Following your suggestions, we have assessed the expression of CLK1, a modulator of exon 10 splicing. We have seen increased CLK1 immunoreactivity in selected ipsilateral regions of AD- and GGT- inoculated mice. The hilus of the dentate gyrus is currently stained at this particular time-point post-inoculation. An additional experimental approach should be designed to address this important aspect in full by assessing different time-points post-inoculation. We need more than one year to prepare this kind of material.        

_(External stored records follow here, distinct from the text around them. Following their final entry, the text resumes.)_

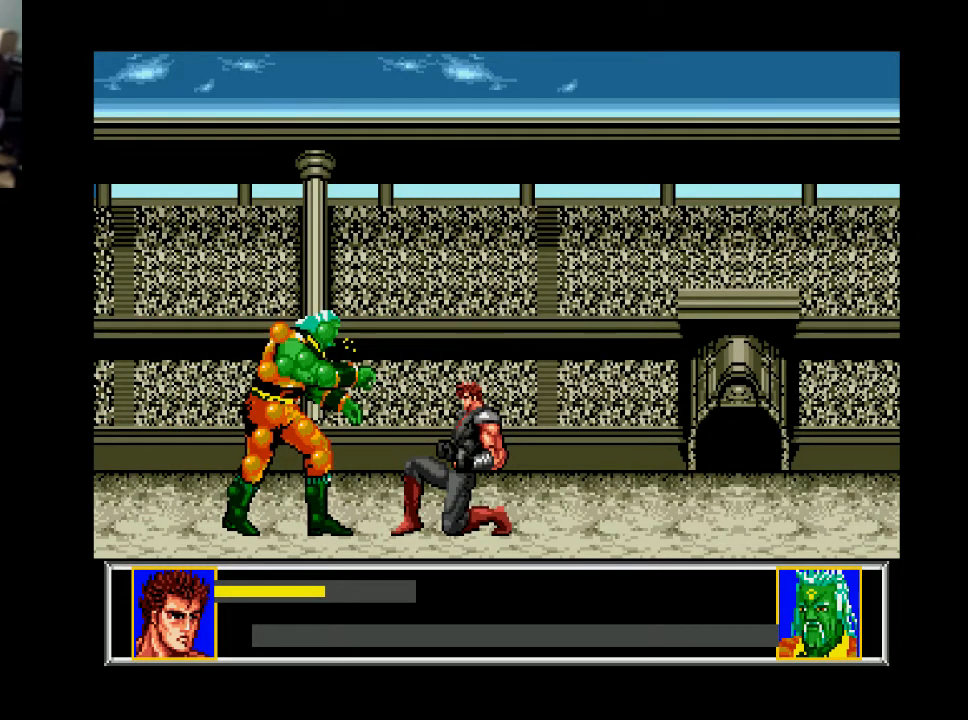
{"buttons": [], "right_stick": "center", "events": []}
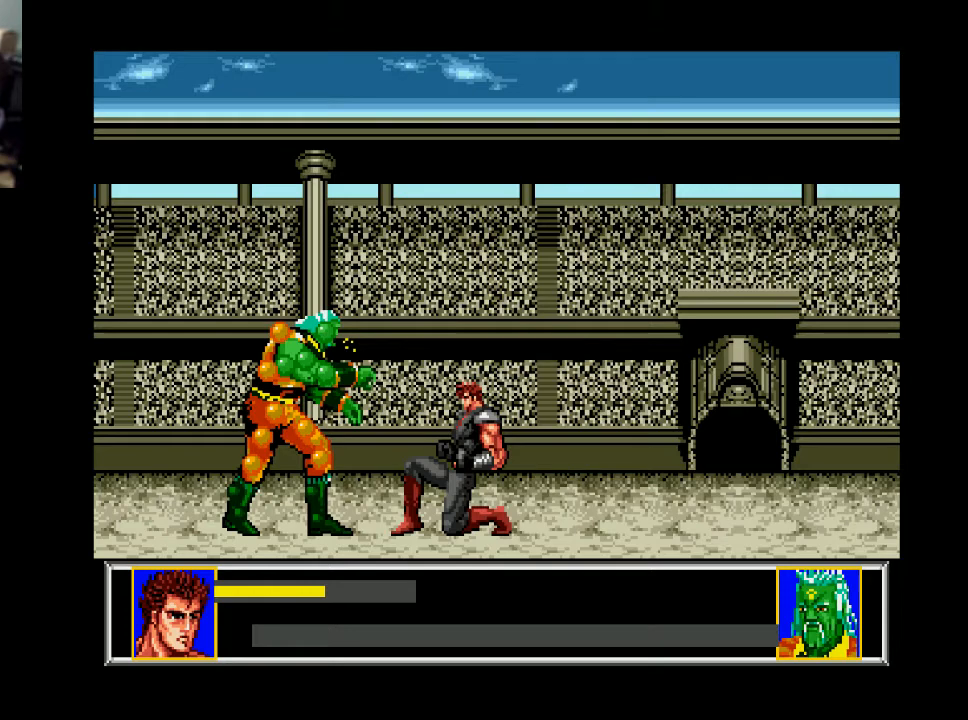
{"buttons": [], "right_stick": "center", "events": []}
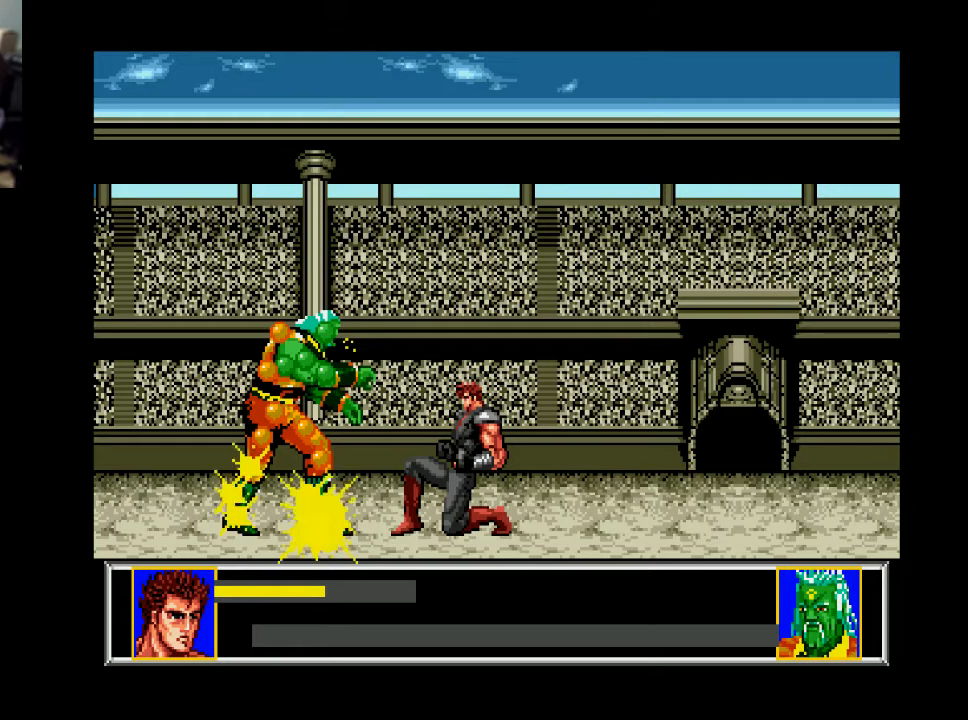
{"buttons": [], "right_stick": "center", "events": []}
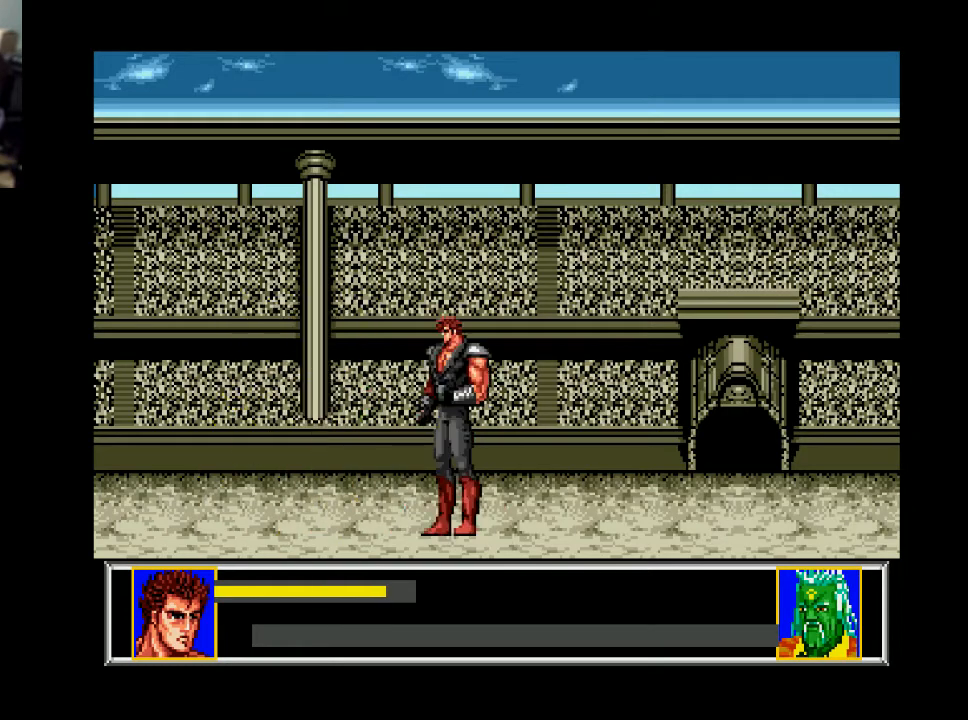
{"buttons": ["DPAD_RIGHT"], "right_stick": "center", "events": [[433, "DPAD_RIGHT", "down"]]}
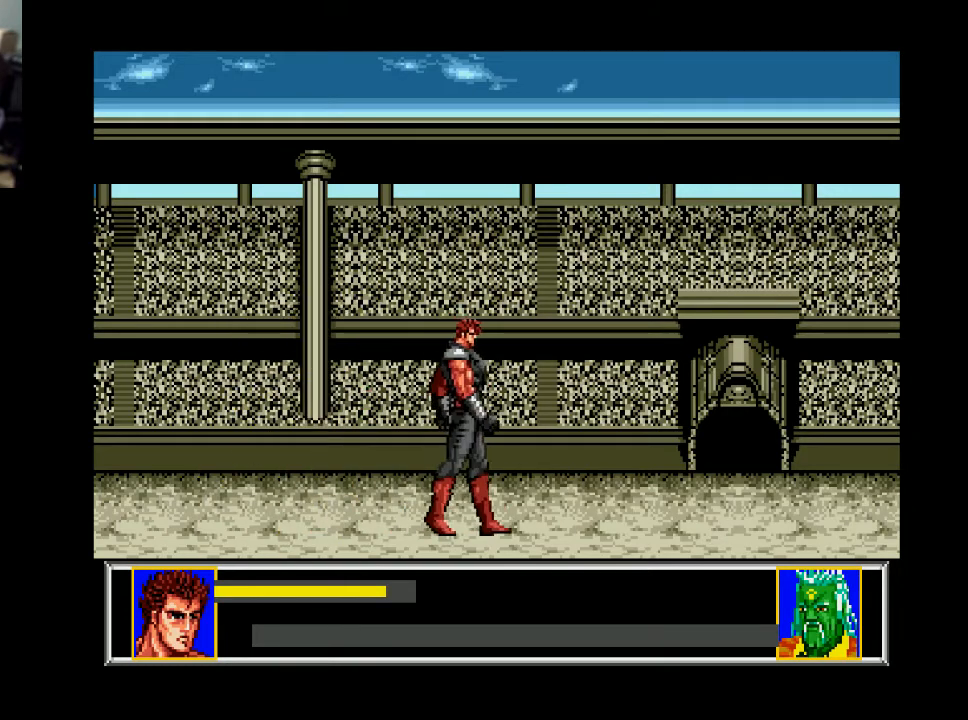
{"buttons": ["DPAD_RIGHT"], "right_stick": "center", "events": [[300, "B", "down"], [400, "B", "up"]]}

We have the same problem regarding in situ hybridization. mRNA expression may appear several days or weeks before the translation of the corresponding protein. In the present work, we are studying a unique (advanced) time-point post-inoculation. We have minimal expectancies to observe any change in mRNA expression. Yet, we observed increased MAPT mRNA expression in the ipsilateral hippocampus several months following inoculation. This preliminary result encourages the study of MAPT mRNA expression at earlier time-points post-inoculation.

These preliminary and exciting results are added in the revised version.

Author Response File: Author Response.docx

Round 2

Reviewer 1 Report

All major concerns have been eliminated by authors. However, minor text editing are required.

Reviewer 2 Report

Although the reviewer is not fully agree, but authors have tried the best to  address all comments. They are acceptable.